I’ll begin with a confession: I don’t   have a hearth. In fact, I’m not too sure   what exactly a hearth is. In my mind, it`s something that carries warmth and   fuzziness at times, and a touch of Roop tera   mastana at other times… or am I confusing   it with a blazing fireplace? 

In any case, what   I do have is an argumentative marriage. In   all (other) respects, it’s a normal, working, happy marriage — but we argue a lot. 

There   is absolutely nothing we cannot argue over, and we put our hearts into it. Through the years, we have refined the art of arguing, and have raised it to both erudite and   base levels simultaneously. After years of   nondiscriminatory wrangles, we now pick   our verbal battles, and we have established   boundaries of pertinence, courtesy and a   time-limit too. Also, we only argue inside   our house, because we are not your average   squabbling- in-public couple.
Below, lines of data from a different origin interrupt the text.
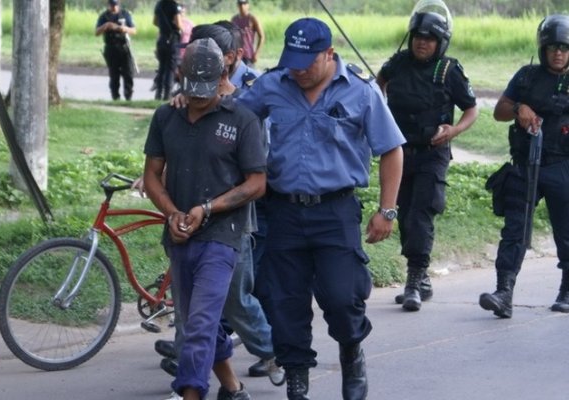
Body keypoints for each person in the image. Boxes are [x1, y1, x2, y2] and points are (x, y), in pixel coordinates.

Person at [238, 17, 405, 400]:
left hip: (336, 210)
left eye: (306, 62)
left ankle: (351, 351)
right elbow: (232, 116)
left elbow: (391, 149)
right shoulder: (272, 86)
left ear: (328, 54)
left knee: (342, 296)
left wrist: (388, 210)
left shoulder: (360, 92)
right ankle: (297, 376)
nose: (297, 69)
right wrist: (193, 98)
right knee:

We started off on a far-from-level playing   field. One half of us was instinctively   argumentative (no disclosures here), and the   other stuck to telling silences and even more   telling “Hmmms.” However, the former has   successfully lured the other into the rumble pit, and now either half would be lost without   the daily welter of words.

Now, this probably gives you the impression   of a brawling couple, a Mr and Mrs Woolf (her   first name being Virginia) going at each other while dismayed friends and relations look on. This is far from the truth where we are   concerned. We argue like others play Scrabble. Give us a name, a concept and we immediately   fall to parsing it, one saying it’s great, the   other saying it’s bakwaas. After an intense   debate, we then shelve the topic, sometimes   achieving closure, but most times not.

Back in our past, it was all about the   personal, and the canvas was a large one. One   playing endless rubbers of bridge, neglecting  the other; one needing to sleep with the   soothing background music of Arnab’s   haranguing, the other with Carlos Santana; one trying to wean the other off red meat;   why one led the other to believe the kitchen would   look better painted a light mauve.

Then we turned it up, and matters turned   philosophical. Do we secure a safety net for the kid, or do we let her fly on her own? Do   we buy ourselves a home for the future or get   ourselves a car for next week’s road trip? Do   we carpe diem relentlessly or live prudently, with an eye for the rainy morrow? Was   boycotting Salman Khan’s films an act of high   principle or cinematic deprivation?

When it came to economic matters, we were   pretty much on the same page, so there was no   scope for argument. On the political   playing   field, though, we argued our heads off. AFSPA,   the comparative foe-potential (I just made  that phrase up) of Pakistan vs China, the role of the   Lok Ayukta — all of it was grist to   our   argumentative mill. By this time, we were   quite enjoying these arguments, though we   were pretending not to. Occasionally, we’d let   the odd jeer or juvenile crowing slip through,   though that was actually against the rules. If   arguing was an adult’s pastime, then we had   to argue like adults — and we did. Mostly.

But it all went down to the wire only up to   a certain point. The moment the arguments   looked set to cross the Rubicon, one or the   other of us stepped in. We were on a road   trip   and the anti-bhakt was mouthing off. Midspate, the other made an offer: if you promise   to not badmouth this lot for a period of six   months, I promise to underwrite the expenses   of your next trip abroad. There was a period   of fraught silence in the vehicle, as Principle   fought with Temptation. The latter won. 

But   did relative peace prevail in the homestead   and beside the aforementioned hearth? Are   you kidding? We had a host of other topics to   argue over. Like whether risotto is only cheese   pulao in Italian couture. Why Kapil Sharma? Whether Brexit was going to resurrect ye   olde   British humour. Why one of us insisted on   leaving the toilet seat up. And other such not-so- mundane matters. 

In conclusion, what can   I say? Our arguments are the very breath of   our lives together.